Улыбка Амелии немного уплотнилась. Тем не менее она выглядела так же естественно, как лак на ее ногтях.

— Сейчас я хотела бы показать вам, где мы будем работать. Надеюсь, вы уже выпили кофе.

Она настояла на том, чтобы я поднимался по лестнице первым.

Дом, по ее словам, был спроектирован так, что все спальни располагались на первом этаже. Гостиные и прочие помещения размещались выше. Когда мы поднялись в огромный зал на втором этаже, я понял причину такой расстановки. Стена со стороны берега была полностью стеклянной. На виду ни одного объекта искусственного происхождения — только небо, озеро и океан. Эта первобытная картина не менялась десять тысяч лет. Звуконепроницаемое стекло и пол с подогревом создавали эффект роскошной машины времени, чья капсула перенеслась в эпоху неолита.

— Да,«места тут хватает, — сказал я. — Вам не одиноко по ночам?

— Нам сюда, — сказала Амелия, открывая дверь.

Я проследовал за ней в большой кабинет, примыкавший к гостиному залу. Наверное, здесь во время отпусков работал Марти Райнхарт. Отсюда открывался схожий вид на океан, но озеро с этого угла уже почти не просматривалось. Книги, собранные в шкафах, относились к германской военной истории. Их корешки со свастикой выцвели под воздействием солнечных лучей и соленого воздуха. В комнате имелось два стола. Тот, что поменьше, стоял в углу и был оборудован компьютером, за которым сидела секретарша. Второй стол радовал глаз своей чистой полированной поверхностью. Я увидел там лишь миниатюрную модель яхты и фотографию с изображением моторного катера. Над штурвалом сутулился сам Марти Райнхарт — угрюмый скелет, опровергавший старую поговорку о том, что настоящий богач не может быть тощим.

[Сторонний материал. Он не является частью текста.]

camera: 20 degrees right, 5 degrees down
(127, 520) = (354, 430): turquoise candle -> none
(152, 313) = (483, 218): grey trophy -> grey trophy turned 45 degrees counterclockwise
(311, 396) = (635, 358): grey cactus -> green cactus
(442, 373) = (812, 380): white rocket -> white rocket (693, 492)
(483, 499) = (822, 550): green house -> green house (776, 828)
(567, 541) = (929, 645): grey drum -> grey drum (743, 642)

— У нас небольшой коллектив, — сказала Амелия. — Познакомьтесь с Элис.

Девушка в углу приподняла голову.

— Кроме меня и нее, в команду входят Люси… Она сейчас с Адамом в Нью–Йорке. Водитель Джефф… Он тоже там и приедет сегодня вечером. Шесть офицеров охраны из Англии — на данный момент трое здесь и трое с Адамом. Даже если бы дело ограничивалось прессой, нам все равно не помешала бы еще одна пара рук. Но Адам не соглашается на замену Майка. Они слишком долго были вместе.

— А вы давно ему помогаете?

— Восемь лет. Работала с ним на Даунинг–стрит. Я была прикреплена к нему от канцелярии кабинета министров.

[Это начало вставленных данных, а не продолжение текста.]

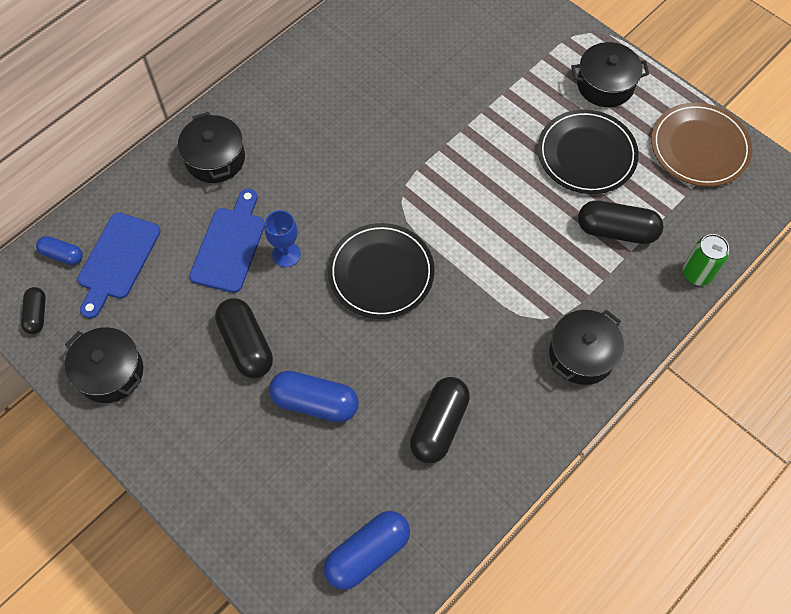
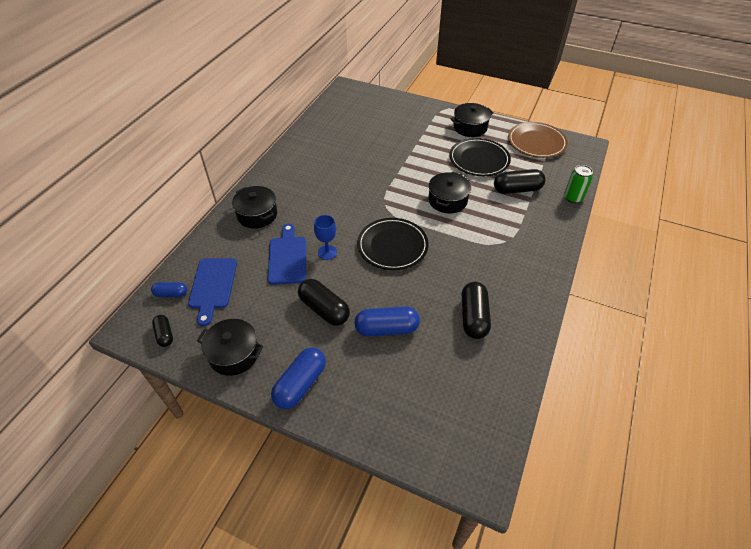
camera: 20 degrees left, 15 degrees down
(367, 553) = (469, 409): blue capsule -> blue capsule (300, 384)
(581, 354) = (536, 254): black pot -> black pot (447, 200)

— Ваша канцелярия многое потеряла.

Амелия сверкнула лакированной улыбкой.

— Вы бы знали, как я скучаю по супругу.

— Вы замужем? Я не заметил кольца на вашей руке.

— Весьма печально, но носить его проблематично. Оно слишком большое и звенит, когда я прохожу в аэропорту через металлодетекторы.

— А–а! Вот в чем дело!

Мы идеально поняли друг друга.

— Райнхарт нанял вьетнамскую пару, которая присматривает за особняком. Они тоже проживают здесь, но эти люди настолько скромны, что вы вряд ли заметите их. Женщина выполняет обязанности экономки и повара. Мужчина работает в саду. Их зовут Деп и Дак.

— А кто есть кто?

— Дак — мужчина. Это же очевидно!

Амелия вытащила ключ из кармана прекрасно

скроенного жакета и, открыв большой железный шкаф для документов, достала оттуда толстую папку. Положив ее на стол, она предупредила:

— Эту рукопись нельзя выносить из комнаты. И ее нельзя копировать. Вы можете делать выписки, но я должна напомнить вам о соблюдении конфиденциальности. Вы подписали соглашение. Адам вернется из Нью–Йорка через шесть часов. За это время вы можете ознакомиться с текстом. На ленч я пришлю вам сандвичи. Элис, идем! Мы же не хотим отвлекать нашего гостя, не так ли?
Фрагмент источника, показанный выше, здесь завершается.